## PARTS OF THE EXERCISE
1. List every VPN tool named in the discussion of Hamachi and its alternatives below.
2. Carry on the discussion of Hamachi and personal VPN tools below, starting after its last sentence.

If you’re not familiar with it, Hamachi is a very handy personal VPN tool that allows you to do things like connect the file system/s of your home computer/s or network to your work machine/s. It’s really very slick and extremely useful, especially if you’re sitting behind a firewall that’s blocking more easily accesible methods of connecting to remote machines. To help illustrate this, imagine you could access your home music collection from work, instead of having a copy of some of it on a thumbdrive/mp3 player/portable disc that you cart to work with you.
Hamachi is not open source, however, and that gives some folks pause since it’s hard to assess how secure the tool is, plus while it’s free for personal use there are no guarantees that it will remain so.
If you’re troubled by these issues, consider tinc as an alternative. It’s not nearly as easy to configure as Hamachi is, but it’s also free, is open source, and runs on more platforms than Hamachi does. Two thumbs up from me, though I did swear a good bit when I was first getting it running.
A brief mention, for those on Macs who want to experiment with Hamachi, if you prefer gui’s to text file editing, check out the unofficial gui for Hamachi here:
http://homepage.mac.com/lxr/homepage/spaceants/hamachix/
http://www.openvpn.net is also a great open source alternative. It’s SSL-based, and extremely easy to set up.
Have been using Hamachi since release, and it is very cool. Don’t really have any worries over security (if Steve Gibson said OK, then I ain’t gonna argue), but long-term future is a concern, and occasionally the entire service drops for several hours. So I looked into other solutions, including OpenVPN and tinc. While I could probably get either of these products running eventually, I doubt anyone else in the company would be able to. For me, Hamachi’s key benefit isn’t the security or technology….. it’s the ease of use. I can talk a completely computer-illiterate salesman through setup in just a few minutes.

## STUDY MATERIAL
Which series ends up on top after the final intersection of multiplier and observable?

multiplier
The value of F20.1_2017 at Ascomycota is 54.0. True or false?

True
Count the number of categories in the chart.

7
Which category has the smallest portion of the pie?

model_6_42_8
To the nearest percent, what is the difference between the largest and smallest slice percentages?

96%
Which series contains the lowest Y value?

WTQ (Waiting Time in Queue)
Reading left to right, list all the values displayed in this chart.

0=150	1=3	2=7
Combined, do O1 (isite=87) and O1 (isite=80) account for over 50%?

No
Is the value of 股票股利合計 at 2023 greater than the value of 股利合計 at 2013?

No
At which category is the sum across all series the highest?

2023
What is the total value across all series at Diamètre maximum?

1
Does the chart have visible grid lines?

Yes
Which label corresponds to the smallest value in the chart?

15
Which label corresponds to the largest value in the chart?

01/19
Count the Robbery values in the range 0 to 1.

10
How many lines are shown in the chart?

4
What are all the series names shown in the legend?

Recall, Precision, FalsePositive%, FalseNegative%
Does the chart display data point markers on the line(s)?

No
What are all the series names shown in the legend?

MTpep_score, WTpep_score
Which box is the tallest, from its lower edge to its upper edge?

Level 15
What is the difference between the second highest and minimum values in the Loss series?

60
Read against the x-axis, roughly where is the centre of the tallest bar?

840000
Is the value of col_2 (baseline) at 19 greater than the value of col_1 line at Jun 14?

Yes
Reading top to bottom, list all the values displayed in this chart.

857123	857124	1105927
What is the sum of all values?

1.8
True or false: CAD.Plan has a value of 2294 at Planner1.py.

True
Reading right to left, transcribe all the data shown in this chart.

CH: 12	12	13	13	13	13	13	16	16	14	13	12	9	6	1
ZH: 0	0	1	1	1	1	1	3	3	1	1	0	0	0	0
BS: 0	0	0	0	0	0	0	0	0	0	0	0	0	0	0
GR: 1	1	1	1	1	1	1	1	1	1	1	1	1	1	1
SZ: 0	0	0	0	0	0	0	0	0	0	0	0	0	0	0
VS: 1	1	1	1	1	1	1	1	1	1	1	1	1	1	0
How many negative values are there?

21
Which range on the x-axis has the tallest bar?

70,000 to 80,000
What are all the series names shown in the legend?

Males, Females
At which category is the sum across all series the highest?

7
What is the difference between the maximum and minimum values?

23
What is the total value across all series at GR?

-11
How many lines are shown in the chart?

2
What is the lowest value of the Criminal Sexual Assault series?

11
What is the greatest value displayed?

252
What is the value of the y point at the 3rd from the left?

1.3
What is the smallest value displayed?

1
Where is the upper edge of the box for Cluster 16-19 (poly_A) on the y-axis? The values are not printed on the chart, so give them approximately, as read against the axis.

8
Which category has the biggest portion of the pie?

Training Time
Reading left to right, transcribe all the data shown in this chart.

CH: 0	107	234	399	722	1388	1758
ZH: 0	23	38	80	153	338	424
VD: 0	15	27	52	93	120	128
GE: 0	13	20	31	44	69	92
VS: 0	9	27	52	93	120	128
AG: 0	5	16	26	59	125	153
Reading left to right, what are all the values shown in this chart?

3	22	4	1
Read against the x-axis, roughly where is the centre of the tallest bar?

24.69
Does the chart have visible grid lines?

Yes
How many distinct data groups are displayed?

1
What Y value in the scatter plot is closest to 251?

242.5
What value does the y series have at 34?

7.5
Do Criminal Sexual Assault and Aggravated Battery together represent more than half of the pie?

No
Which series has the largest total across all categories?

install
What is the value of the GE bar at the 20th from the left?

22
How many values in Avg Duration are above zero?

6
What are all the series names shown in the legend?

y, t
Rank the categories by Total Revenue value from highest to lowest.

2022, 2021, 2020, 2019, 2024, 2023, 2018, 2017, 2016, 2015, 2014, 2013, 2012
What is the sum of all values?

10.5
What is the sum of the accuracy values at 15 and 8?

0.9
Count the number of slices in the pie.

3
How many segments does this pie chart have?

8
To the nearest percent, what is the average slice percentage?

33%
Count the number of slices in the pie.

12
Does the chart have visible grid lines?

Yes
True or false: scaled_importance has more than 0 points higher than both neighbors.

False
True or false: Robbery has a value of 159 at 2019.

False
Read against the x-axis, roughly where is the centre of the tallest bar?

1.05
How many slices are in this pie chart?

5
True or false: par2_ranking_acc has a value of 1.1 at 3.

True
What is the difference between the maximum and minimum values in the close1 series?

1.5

## RESPONSES TO THE EXERCISE
1. Hamachi, tinc, OpenVPN

2.
Hi,
Yeah, fair and true enough, that - ease of use most often wins out over other considerations.
Too bad LogMeIn bought Hamachi, sucked the life out of it and now want hundreds of dollars a year for just a few computers to use it. Oh well, chalk this one up to capitalism I guess. I’m still looking for an alternative.
It’s not exactly fully OpenSource, but it uses OpenVPN’s core elements and is built upon that, with a nice GUI.
works way better then hamachi, more stable, faster, less cpu usage, works peer-to-peer.
Realy zero-config. unlike tinc or openvpn, which suck at configuring.
uses XMPP/Jabber accounts, you can use your own existing or create a new one.
Plus wippien is REAL freeware, no nags, no limits.
I am running a search between Hamachi/VNN/Nantix/Leaf/Wippien/etc and this KwukDuck person is astroturfing and spamming over the Internet and appears to be focusing on trashing Hamachi. Which probably means that Hamachi is better !! .. LOL, thanks for a fat tip, very helpful.
Hey DuckDuck,
can you name then all?
ive looked at leaf, looks cool, and wippien also
anyways
can you list them all, i want hamachi alternatives, not like openvpn hard to configure
i want the ones you know that are like hamachi or better
like wippien, leaf..
so far,
Hamachi, Wippien, Leaf, anyother?
make me a list thanks
Hamachi really disappoints when I use it from my office. The speed really sucks. Not only it takes ages to connect to the remote peer, but it also fails to connect altogather.
Wippien looks interesting - but there seems no Linux version of it.
So what am I Leaf(t) with now?
Hi Nisarg,
You could try tinc, which I link to above. There’s also openvpn.net. Both of them are more complex to get running, but they’ll run on linux.
Let me tell you something, you are the man for showing me this solution… I’ve passed up that website one or 2 times because it looked insignificant.
I really appreciate you taking the time to inform everybody because I REALLY needed an open source solution.
Thank you Dave.
A good time to re-visit this topic, I think. We still use Hamachi, but their recent change in licensing policy is forcing me to look around. The usual concern of not having my own mediation server is just amplified by having to pay hundreds of dollars a year.
You can check out
gbridge at
http://www.gbridge.com/
or social vpn http://socialvpn.wordpress.com/
Both are free. I think social vpn is open source.
Can anybody like put some + and - things with all this alternatives. Would make things more easy. At least for one of the program.
You are correct, socialVPN is open-source (GPL v2).